Estas demostraciones de ignorancia hacen pensar si realmente estos supuestos críticos cinematográficos o literarios tienen algún conocimiento técnico del medio o son simples espectadores y lectores con púlpito y mucha labia.

Al respecto, Se emite los miércoles sobre las nueve de la tarde en Radio 3, de Radio Nacional de España, el programa Videodrome. En el, se hacen unos excelentes ejercicios de crítica cinematográfica en los que, sin entrar a valorar la obra, se analiza casi escena a escena el desarrollo de la misma. A lo sumo se llega a intentar averiguar, estudiando la simbología utilizada por el director, que razones y que fines le llevaron a narrar de esa forma específica esa historia concreta.
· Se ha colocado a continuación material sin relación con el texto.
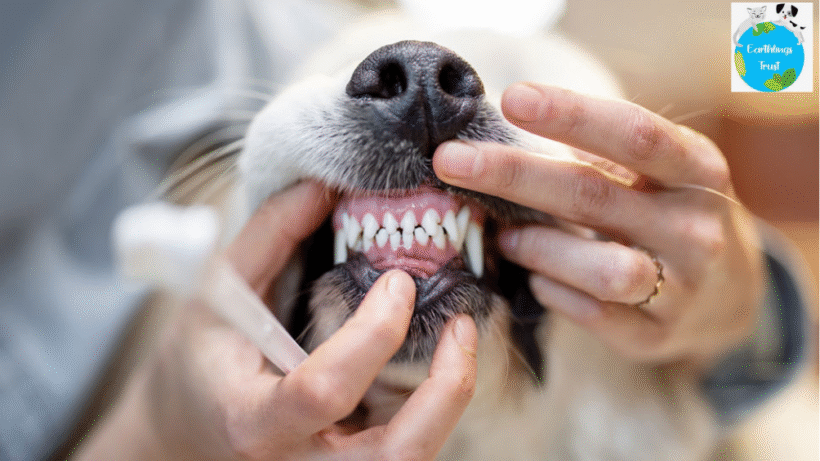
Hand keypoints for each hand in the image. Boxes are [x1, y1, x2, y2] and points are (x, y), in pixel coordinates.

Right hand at [77, 181, 477, 460]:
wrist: (191, 423)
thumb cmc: (202, 357)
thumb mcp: (219, 291)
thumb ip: (270, 236)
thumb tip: (324, 185)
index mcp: (253, 420)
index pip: (322, 392)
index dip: (372, 336)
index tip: (398, 282)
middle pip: (394, 457)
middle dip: (444, 393)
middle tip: (461, 326)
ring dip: (450, 401)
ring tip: (461, 339)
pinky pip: (409, 446)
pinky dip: (434, 405)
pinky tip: (440, 358)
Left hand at [433, 83, 764, 368]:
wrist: (730, 297)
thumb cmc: (670, 215)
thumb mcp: (659, 174)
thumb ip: (601, 155)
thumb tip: (506, 132)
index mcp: (698, 171)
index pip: (634, 135)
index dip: (572, 115)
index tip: (512, 98)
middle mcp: (697, 227)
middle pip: (594, 195)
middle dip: (514, 175)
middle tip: (450, 161)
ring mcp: (683, 288)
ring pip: (600, 268)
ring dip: (538, 247)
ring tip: (506, 237)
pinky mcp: (657, 336)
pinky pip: (593, 315)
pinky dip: (553, 292)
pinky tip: (537, 278)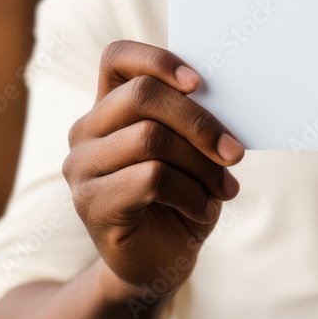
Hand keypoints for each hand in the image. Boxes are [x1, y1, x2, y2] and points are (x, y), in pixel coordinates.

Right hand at [63, 41, 244, 296]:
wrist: (161, 260)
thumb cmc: (182, 197)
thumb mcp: (194, 153)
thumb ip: (194, 121)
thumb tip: (228, 99)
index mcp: (111, 107)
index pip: (117, 58)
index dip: (157, 59)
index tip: (199, 82)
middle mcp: (87, 130)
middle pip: (142, 96)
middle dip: (199, 122)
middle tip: (235, 152)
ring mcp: (82, 167)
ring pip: (150, 138)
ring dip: (201, 165)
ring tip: (223, 188)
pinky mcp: (90, 202)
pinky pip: (151, 179)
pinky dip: (191, 194)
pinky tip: (202, 211)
Resulta interesante el contraste con otro programa llamado El séptimo Vicio, emitido los jueves a la misma hora en la misma emisora. En este caso no hay análisis ni estudio de la obra, se trata simplemente de la exposición por varios comentaristas de sus muy personales opiniones respecto a la película elegida para el programa del día. Naturalmente no se llega a nada, hay un comentarista que defiende vehementemente la obra y otro que la denosta, pivotando sobre, eso si, en la correcta acción moderadora del locutor.

En el primer caso, aunque se desconozca el género como tal, las películas son dignamente estudiadas, en el segundo, se llegan a decir cosas que, cuando menos, se pueden calificar de patéticas. Y eso, es sólo un ejemplo.